A person familiar with the negotiations says UHC has a variety of plans, some of which are profitable to BRRH, and some that are not. The BRRH position is that they would accept the profitable plans but not the unprofitable ones. The UHC position is essentially all or none, take it or leave it. Surely there were many other complications. So now we are at an impasse.
So where do the players stand now?
BRRH: Will lose their UHC revenue from the policies that lapsed, not just revenue from the less profitable plans. BRRH is in the best position to break the impasse but doesn’t choose to compromise. At any rate, it’s too late for 2020 no matter what happens.

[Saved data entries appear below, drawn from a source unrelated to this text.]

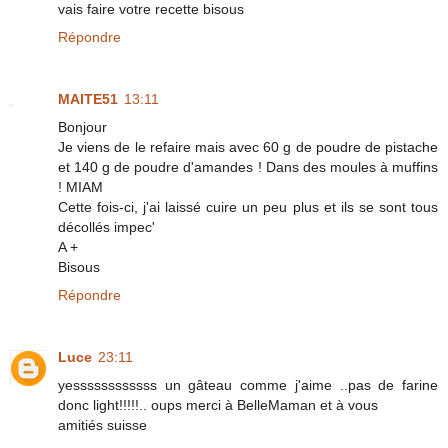
vais faire votre recette bisous
Répondre
MAITE51
13:11
Bonjour
Je viens de le refaire mais avec 60 g de poudre de pistache
et 140 g de poudre d'amandes ! Dans des moules à muffins
! MIAM
Cette fois-ci, j'ai laissé cuire un peu plus et ils se sont tous
décollés impec'
A +
Bisous
Répondre
Luce
23:11
yessssssssssss un gâteau comme j'aime ..pas de farine
donc light!!!!!.. oups merci à BelleMaman et à vous
amitiés suisse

UHC: Will lose (what to them) is a small number of subscribers. Kind of like if you dropped a penny at the change counter and were too lazy to bend over and pick it up.
Physicians and Health Care Providers: Find themselves referring their precious long-time patients to other physicians who have privileges elsewhere. Or sending their patients to other hospitals. It seems safe to say that they are not happy with having insurance companies running their business…..
And finally, the patients, who are the most affected of all: It is the patients who literally live or die based on these decisions. It is the patients who pay insurance premiums, copays, deductibles etc., and no one asked them to participate in the negotiations! Healthcare may be the only business in the world where paying customers are routinely ignored, in this case by UHC and BRRH.